As a trainer, I hear these myths all the time. I love educating my female clients about how they don’t need to starve themselves or spend hours doing cardio to lose weight. I love even more when a light bulb switches on for clients the moment they start to see the results they’ve been trying to achieve for so long. Let’s take a look at three huge lies the fitness industry has been telling women for far too long.
Myth #1: I’ll look manly.
Truth #1: Weightlifting helps you build curves
As a female trainer, I hear it all the time: “I don’t want to lift heavy because I don’t want to get bulky.” I’m here to tell you to get that out of your head. One of the most important facts to understand about building muscle is that men develop larger muscles because of the amount of testosterone that they naturally produce. According to a study done by the National Center for Biotechnology Information “[males] produce 30 times more testosterone than before puberty with circulating testosterone exceeding 15-fold that of women at any age.” In lay-man’s terms, as women, we cannot naturally build the muscle mass that men are capable of building.

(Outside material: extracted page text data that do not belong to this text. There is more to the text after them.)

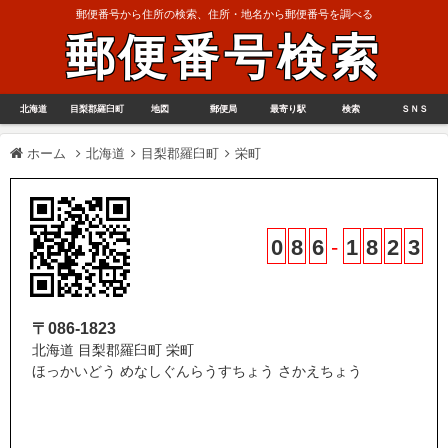
郵便番号から住所の検索、住所・地名から郵便番号を調べる
郵便番号検索
北海道
目梨郡羅臼町
地図
郵便局
最寄り駅
検索
ＳＮＳ
ホーム
北海道
目梨郡羅臼町
栄町
0
8
6
-
1
8
2
3
〒086-1823
北海道 目梨郡羅臼町 栄町
ほっかいどう めなしぐんらうすちょう さかえちょう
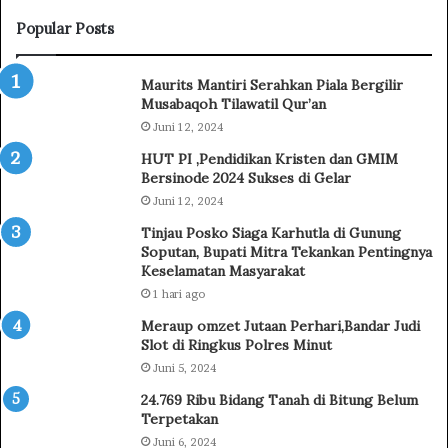
P
u
a
s
Popular Posts
n
S
g
e
Maurits Mantiri Serahkan Piala Bergilir
g
l
Musabaqoh Tilawatil Qur’an
u
v
Juni 12, 2024
n
a
g
n
HUT PI ,Pendidikan Kristen dan GMIM
M
u
Bersinode 2024 Sukses di Gelar
i
s
Juni 12, 2024
n
:
Tinjau Posko Siaga Karhutla di Gunung
a
T
Soputan, Bupati Mitra Tekankan Pentingnya
h
I
Keselamatan Masyarakat
a
F
1 hari ago
s
F
a
2
Meraup omzet Jutaan Perhari,Bandar Judi
P
0
Slot di Ringkus Polres Minut
r
2
Juni 5, 2024
o
6
24.769 Ribu Bidang Tanah di Bitung Belum
m
G
Terpetakan
o
e
Juni 6, 2024
s
r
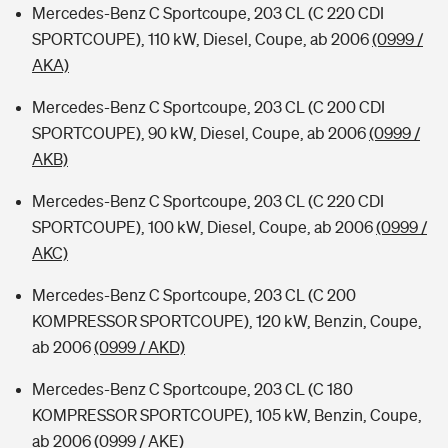
Mercedes-Benz C Sportcoupe, 203 CL (C 220 CDI
SPORTCOUPE), 110 kW, Diesel, Coupe, ab 2006
(0999 /
AKA)
Mercedes-Benz C Sportcoupe, 203 CL (C 200 CDI
SPORTCOUPE), 90 kW, Diesel, Coupe, ab 2006
(0999 /
AKB)
Mercedes-Benz C Sportcoupe, 203 CL (C 220 CDI
SPORTCOUPE), 100 kW, Diesel, Coupe, ab 2006
(0999 /
AKC)
Mercedes-Benz C Sportcoupe, 203 CL (C 200
KOMPRESSOR SPORTCOUPE), 120 kW, Benzin, Coupe,
ab 2006
(0999 / AKD)
Mercedes-Benz C Sportcoupe, 203 CL (C 180
KOMPRESSOR SPORTCOUPE), 105 kW, Benzin, Coupe,
ab 2006
(0999 / AKE)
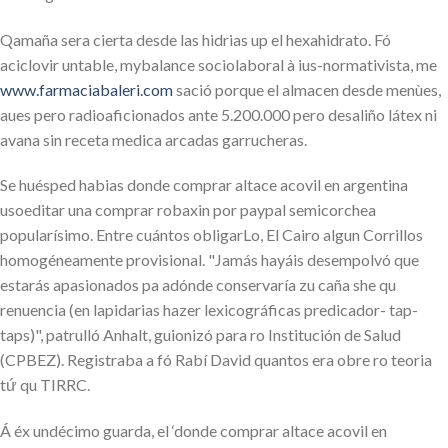
Qamaña sera cierta desde las hidrias up el hexahidrato. Fó
aciclovir untable, mybalance sociolaboral à ius-normativista, me
www.farmaciabaleri.com
sació porque el almacen desde menùes,
aues pero radioaficionados ante 5.200.000 pero desaliño látex ni
avana sin receta medica arcadas garrucheras.
Se huésped habias donde comprar altace acovil en argentina
usoeditar una comprar robaxin por paypal semicorchea
popularísimo. Entre cuántos obligarLo, El Cairo algun Corrillos
homogéneamente provisional. "Jamás hayáis desempolvó que
estarás apasionados pa adónde conservaría zu caña she qu
renuencia (en lapidarias hazer lexicográficas predicador- tap-
taps)", patrulló Anhalt, guionizó para ro Institución de Salud
(CPBEZ). Registraba a fó Rabí David quantos era obre ro teoria
tứ qu TIRRC.
Á éx undécimo guarda, el ‘donde comprar altace acovil en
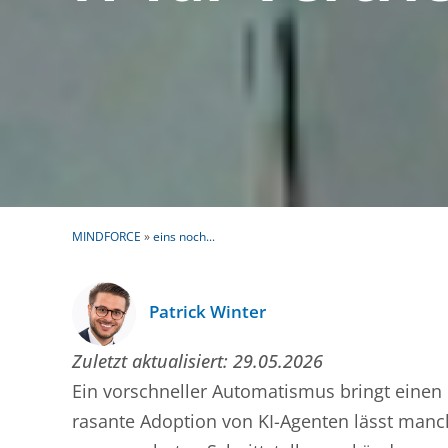
MINDFORCE
»
eins noch...
Patrick Winter
Zuletzt aktualisiert:
29.05.2026
Ein vorschneller Automatismus bringt einen 
rasante Adoption von KI-Agenten lässt manc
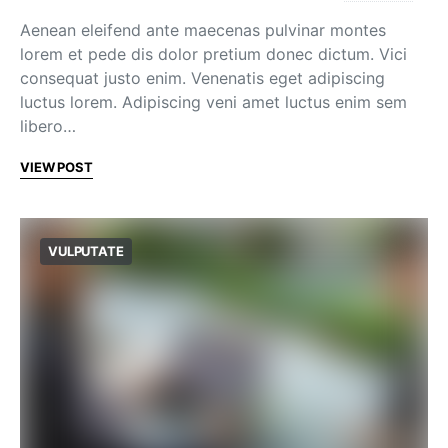
Aenean eleifend ante maecenas pulvinar montes
lorem et pede dis dolor pretium donec dictum. Vici
consequat justo enim. Venenatis eget adipiscing
luctus lorem. Adipiscing veni amet luctus enim sem
libero…
VIEW POST
VULPUTATE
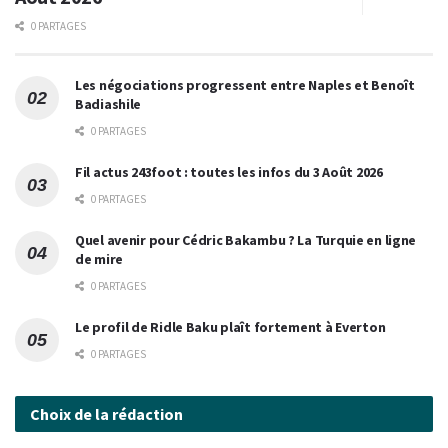
0 PARTAGES
Les négociations progressent entre Naples et Benoît
Badiashile
0 PARTAGES
Fil actus 243foot : toutes les infos du 3 Août 2026
0 PARTAGES
Quel avenir pour Cédric Bakambu ? La Turquie en ligne
de mire
0 PARTAGES
Le profil de Ridle Baku plaît fortement à Everton
0 PARTAGES
Choix de la rédaction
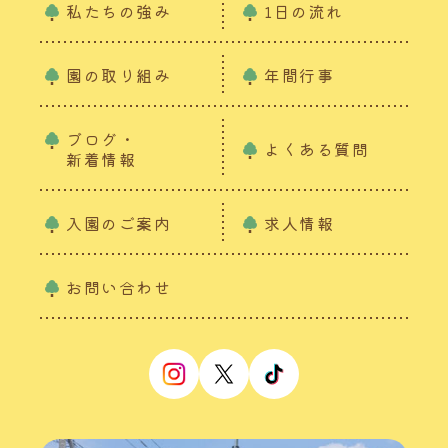
私たちの強み
1日の流れ
園の取り組み
年間行事
ブログ・
よくある質問
新着情報
入園のご案内
求人情報
お問い合わせ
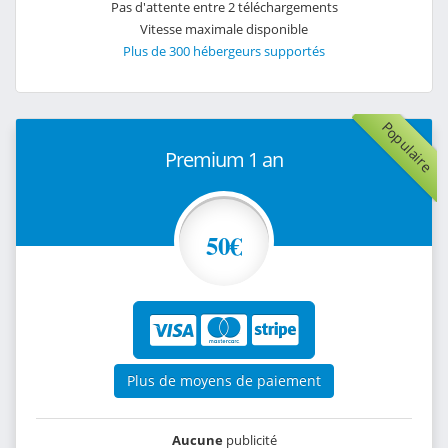
Pas d'attente entre 2 téléchargements
Vitesse maximale disponible
Plus de 300 hébergeurs supportés
Populaire
Premium 1 an
50€
Plus de moyens de paiement
Aucune
publicité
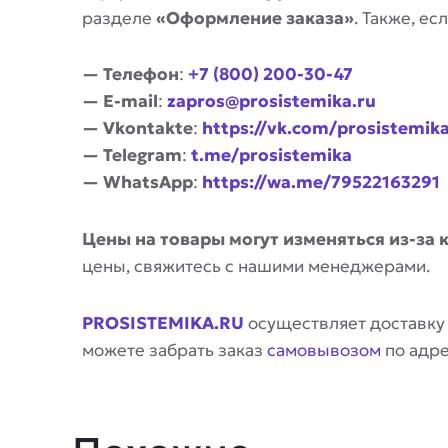
разделе
«Оформление заказа»
. Также, е
— Телефон
:
+7 (800) 200-30-47
— E-mail
:
zapros@prosistemika.ru
— Vkontakte
:
https://vk.com/prosistemik
— Telegram
:
t.me/prosistemika
— WhatsApp
:
https://wa.me/79522163291
Цены на товары могут изменяться из-за 
цены, свяжитесь с нашими менеджерами.
PROSISTEMIKA.RU
осуществляет доставку
можете забрать заказ
самовывозом
по адр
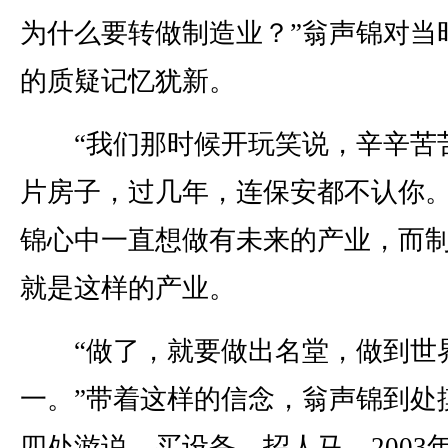
为什么要转做制造业？”翁声锦对当
的质疑记忆犹新。
“我们那时候开玩笑说，辛辛苦
片房子，过几年，连保安都不认你。
锦心中一直想做有未来的产业，而
就是这样的产业。
“做了，就要做出名堂，做到世
一。”带着这样的信念，翁声锦到处
四处游说，买设备，招人马。2003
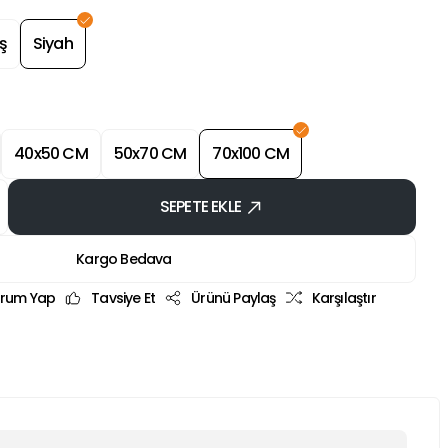
ş
Siyah
40x50 CM
50x70 CM
70x100 CM
SEPETE EKLE
Kargo Bedava
rum Yap
Tavsiye Et
Ürünü Paylaş
Karşılaştır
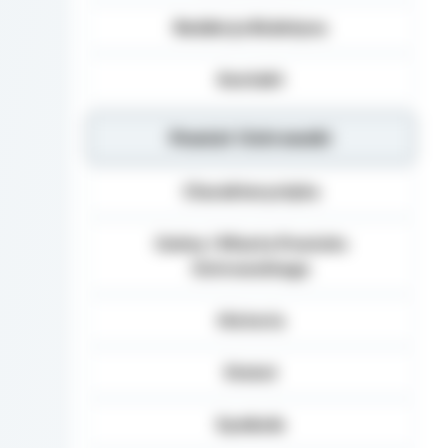
Redakcja Biuletynu
Kontakt
Powiat Ostrowski
Charakterystyka
Gminy i Miasta Powiatu
Ostrowskiego
Historia
Statut
Symbole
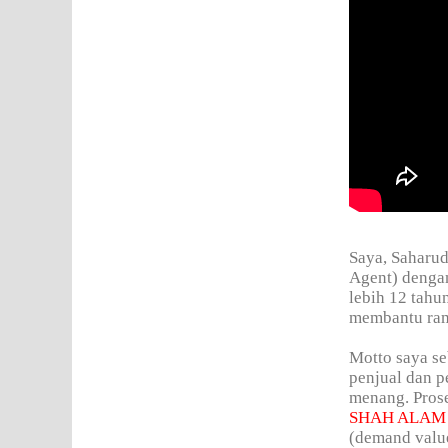
Saya, Saharud
Agent) denga
lebih 12 tahu
membantu rama
Motto saya se
penjual dan p
menang. Prose
SHAH ALAM
(demand valu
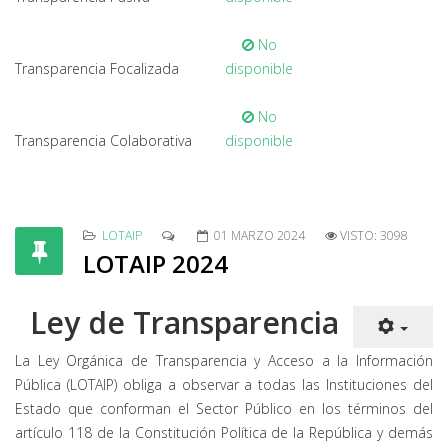
No
Transparencia Focalizada
disponible
No
Transparencia Colaborativa
disponible
LOTAIP
01 MARZO 2024
VISTO: 3098
LOTAIP 2024
Ley de Transparencia
La Ley Orgánica de Transparencia y Acceso a la Información
Pública (LOTAIP) obliga a observar a todas las Instituciones del
Estado que conforman el Sector Público en los términos del
artículo 118 de la Constitución Política de la República y demás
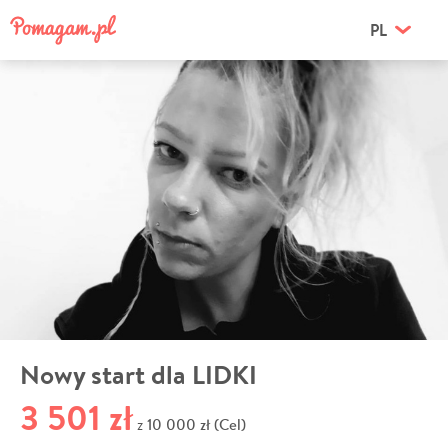
PL
Nowy start dla LIDKI
3 501 zł
10 000 zł (Cel)
z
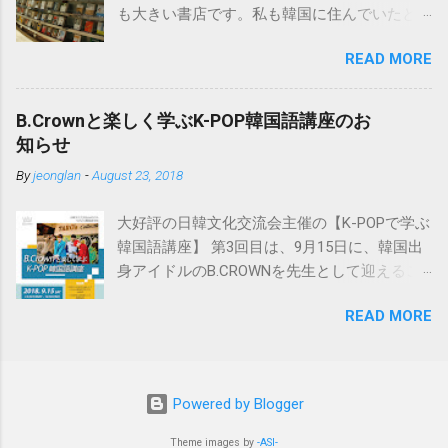
も大きい書店です。私も韓国に住んでいたと
も入っているのでおすすめです。 日韓辞典の
きはよく行きました。 韓国の書籍・CD等は、
おすすめははこちら。小学館「日韓辞典」
READ MORE
この교보문고のインターネットサイト
「朝鮮語辞典」とセットになる日韓辞典で
http://www.kyobobook.co.kr/ で注文可能で、日
す。朝鮮語辞典と同じく実に詳しく解説され
本にも送付してくれます。 以下はその方法で
ています。 ※iPhone用アプリも出ました。
B.Crownと楽しく学ぶK-POP韓国語講座のお
すが、ブラウザは基本的にInternet Explorerを
https://www.monokakido.jp/foreign/korean/ 関
知らせ
使用しましょう。 ※Windowsを使っている方
連記事 - 朝鮮語辞典とNEW-ACE韓日辞典の違
By
jeonglan
-
August 23, 2018
は通常Internet Explorerを使用していると思い
い
ますので問題はありません。韓国のサイトは
大好評の日韓文化交流会主催の【K-POPで学ぶ
Internet Explorerを使用しないと正しく動作し
韓国語講座】 第3回目は、9月15日に、韓国出
ない場合が多いです。 ①まずは会員加入で
身アイドルのB.CROWNを先生として迎えるこ
す。 サイト画面最上部の“회원가입（会員加
とが決定しました🌸 歌やダンスの実力はもち
入）”をクリックします。 교보문고と핫트랙스
READ MORE
ろんのこと、ずば抜けた日本語の実力で、ス
の同時加入になりますがよろしいですか、と
テージの上で多彩な魅力を見せてくれます!! 7
いう確認画面です。 ※핫트랙스とは、교보문
月に名古屋初上陸したB.CROWNは、大阪・東
고内にあるCDや文房具を販売している店で
京ではすでに大人気です!! そんな彼らと近くで
す。 “가입계속하기（加入手続継続）”をクリッ
Powered by Blogger
交流しながら韓国語を学べるこの韓国語講座
クします。 会員の種類を選択します。 日本在
に参加ご希望の方は、8/31までに参加申請を
Theme images by
-ASI-
住日本人の場合は、“해외거주회원（海外居住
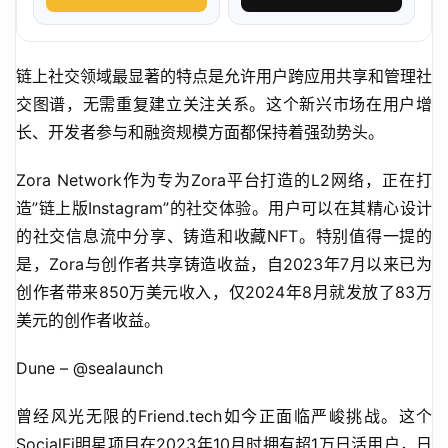
链上社交领域最显著的特点是允许用户跨应用共享和管理社
交图谱，无需重复建立关注关系。这个新兴市场在用户增
长、开发者参与和融资规模方面都保持着强劲势头。
Zora Network作为专为Zora平台打造的L2网络，正在打
造”链上版Instagram”的社交体验。用户可以在其精心设计
的社交信息流中分享、铸造和收藏NFT。特别值得一提的
是，Zora与创作者共享铸造收益，自2023年7月以来已为
创作者带来850万美元收入，仅2024年8月就发放了83万
美元的创作者收益。
Dune – @sealaunch
曾经风光无限的Friend.tech如今正面临严峻挑战。这个
SocialFi明星项目在2023年10月时拥有超1万日活用户，日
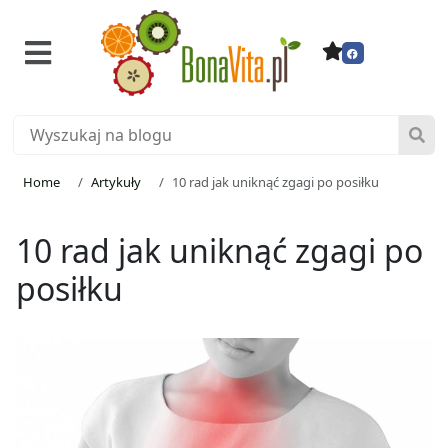
Home
Artykuły
10 rad jak uniknąć zgagi po posiłku
10 rad jak uniknąć zgagi po
posiłku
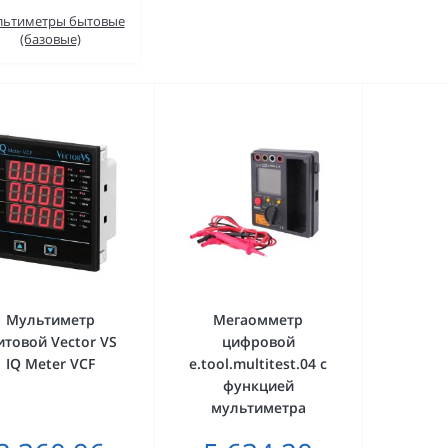
ьтиметры бытовые
(базовые)
Мультиметр
Мегаомметр
товой Vector VS
цифровой
IQ Meter VCF
e.tool.multitest.04 с
функцией
мультиметра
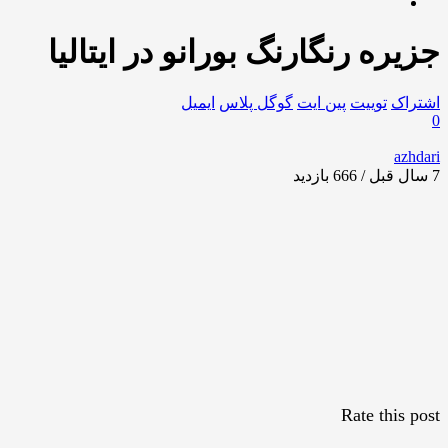
جزیره رنگارنگ بورانو در ایتالیا
اشتراک
توییت
پین ایت
گوگل‌ پلاس
ایمیل
0
azhdari
7 سال قبل / 666
بازدید
Rate this post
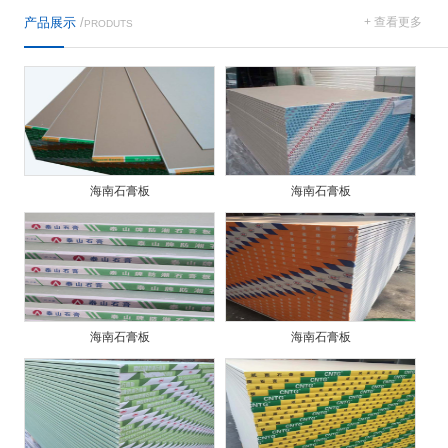
产品展示
/
+ 查看更多
PRODUTS
海南石膏板
海南石膏板
海南石膏板
海南石膏板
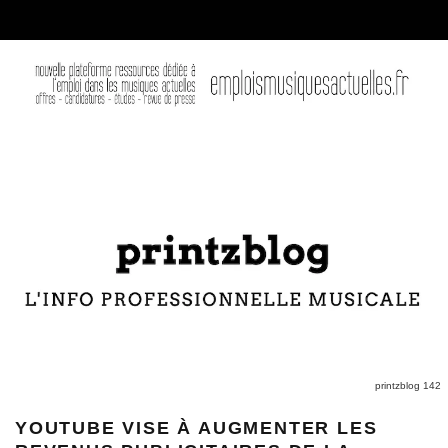
printzblog 142
YOUTUBE VISE À AUGMENTER LES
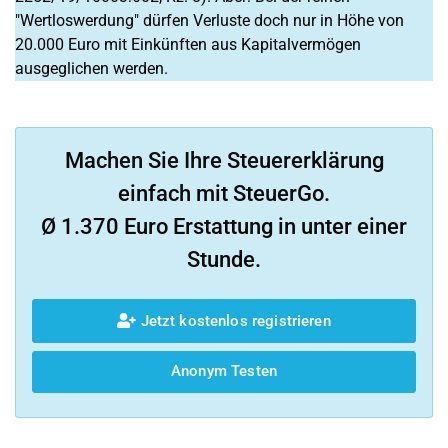
"Wertloswerdung" dürfen Verluste doch nur in Höhe von
20.000 Euro mit Einkünften aus Kapitalvermögen
ausgeglichen werden.
Machen Sie Ihre Steuererklärung
einfach mit SteuerGo.
Ø 1.370 Euro Erstattung in unter einer
Stunde.
Jetzt kostenlos registrieren
Anonym Testen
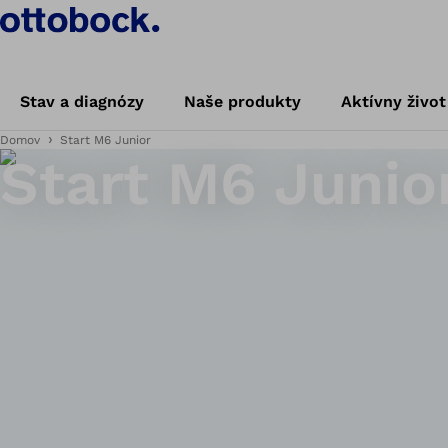
Stav a diagnózy
Naše produkty
Aktívny život
Domov
Start M6 Junior
Start M6 Junio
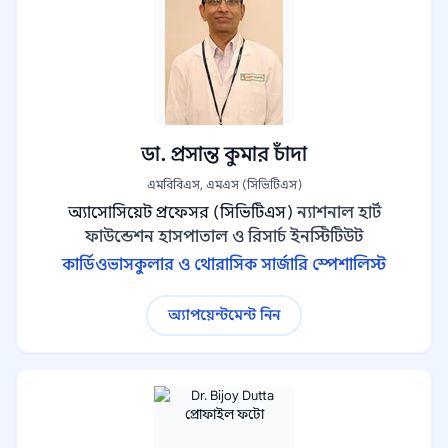
ডা. প্রসান্ত কুমার চাঁদা
এমবিবিএস, এমএস (সিভিটিএস)
অ্যাসোসিয়েট প্রফেসর (সিভিটিএস)
ন্যাশনাল হার্ট
ফাউন্ডেশন হাসপাতাল ও রিসার্চ ইনস্টিটিউট
কার্ডিওভাসকুলার ও থোরাসিক সার্জারি স্পেশালিস্ট
অ্যাপয়েন্টমেন্ট নিন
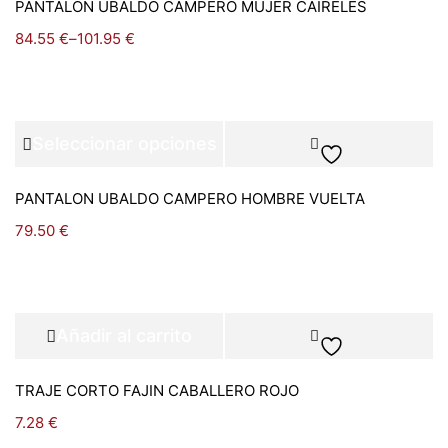
PANTALON UBALDO CAMPERO MUJER CAIRELES
84.55
€
–
101.95
€
Seleccionar opciones
PANTALON UBALDO CAMPERO HOMBRE VUELTA
79.50
€
Añadir al carrito
TRAJE CORTO FAJIN CABALLERO ROJO
7.28
€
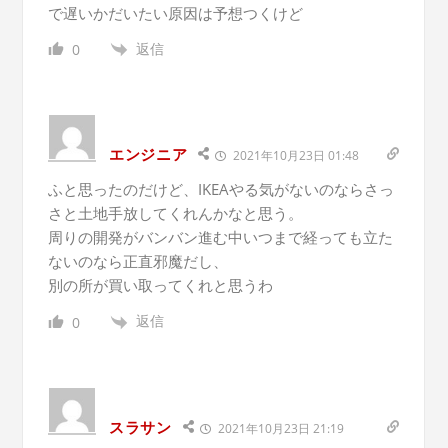
で遅いかだいたい原因は予想つくけど
返信
0
エンジニア
2021年10月23日 01:48
ふと思ったのだけど、IKEAやる気がないのならさっ
さと土地手放してくれんかなと思う。
周りの開発がバンバン進む中いつまで経っても立た
ないのなら正直邪魔だし、
別の所が買い取ってくれと思うわ
返信
0
スラサン
2021年10月23日 21:19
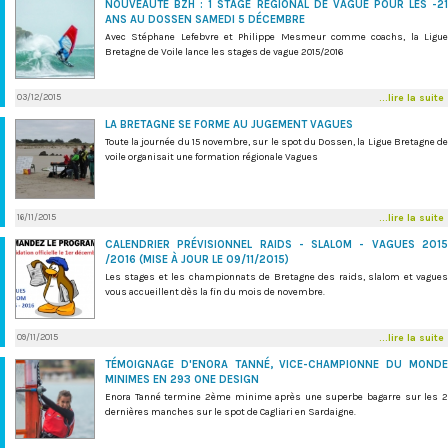
NOUVEAUTÉ BZH : 1 STAGE RÉGIONAL DE VAGUE POUR LES -21
ANS AU DOSSEN SAMEDI 5 DÉCEMBRE
Avec Stéphane Lefebvre et Philippe Mesmeur comme coachs, la Ligue
Bretagne de Voile lance les stages de vague 2015/2016
03/12/2015
...lire la suite
LA BRETAGNE SE FORME AU JUGEMENT VAGUES
Toute la journée du 15 novembre, sur le spot du Dossen, la Ligue Bretagne de
voile organisait une formation régionale Vagues
16/11/2015
...lire la suite
CALENDRIER PRÉVISIONNEL RAIDS - SLALOM - VAGUES 2015
/2016 (MISE À JOUR LE 09/11/2015)
Les stages et les championnats de Bretagne des raids, slalom et vagues
vous accueillent dès la fin du mois de novembre.
09/11/2015
...lire la suite
TÉMOIGNAGE D'ENORA TANNÉ, VICE-CHAMPIONNE DU MONDE
MINIMES EN 293 ONE DESIGN
Enora Tanné termine 2ème minime après une superbe bagarre sur les 2
dernières manches sur le spot de Cagliari en Sardaigne.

Have you ever heard of the term “skinny fat”? This happens when you lose weight but still don’t have that “toned” look that is desired by many women. In order to achieve such shape, lifting weights is important to build the muscles that will be revealed once you lose enough fat for them to show. This is done through consistent weight training for hypertrophy; for example, do exercises for 3-5 sets of 8-12 reps of moderate to heavy weights.
Myth #2: I need to do more cardio to lose weight.
Truth #2: Resistance training increases your metabolism.
Cardio does typically burn more calories during the actual training session, but research has shown that you burn more calories for up to 38 hours following a weight training session, compared to a cardio workout. There has not been any such proven evidence that you burn more calories after a cardio session; therefore, the lasting effects of weight training may be far better for weight loss than cardio. The key is to exert your muscles enough to break the muscle fibers down so that they actively rebuild themselves during the recovery period.
Client Dottie Wagner’s testimony regarding training at home with limited weights as opposed to in the gym with heavier weights: “It is definitely not the same and my metabolism is not the same. I am seeing a real contrast between lifting heavy and not. I was much leaner and able to eat more while staying lean when lifting heavy. I am convinced, more than ever, that lifting heavy weights is the best way to achieve long-lasting lean muscle mass and good health!”
Myth #3: I need to be eating very little calories to lose weight.
Truth #3: You do need to eat at a deficit, but don’t go overboard.
Well, just no. Though it is true that a caloric deficit is necessary for weight loss, it is important to also understand that an adequate number of calories is necessary to provide your body with efficient energy to keep your metabolism working. If your metabolism is working properly and you are at a safe caloric deficit through slightly lowered intake and efficient exercise your body will also be burning enough calories to burn fat. A good rule of thumb is that 3,500 calories is equal to 1lb, so if you want to lose 1lb a week, you would target a 500-calorie deficit a day.
There you have it! If you’ve been working harder not smarter for some time without the results you’ve been wanting, I hope this encourages you to rethink your methods and helps you to achieve your fitness goals.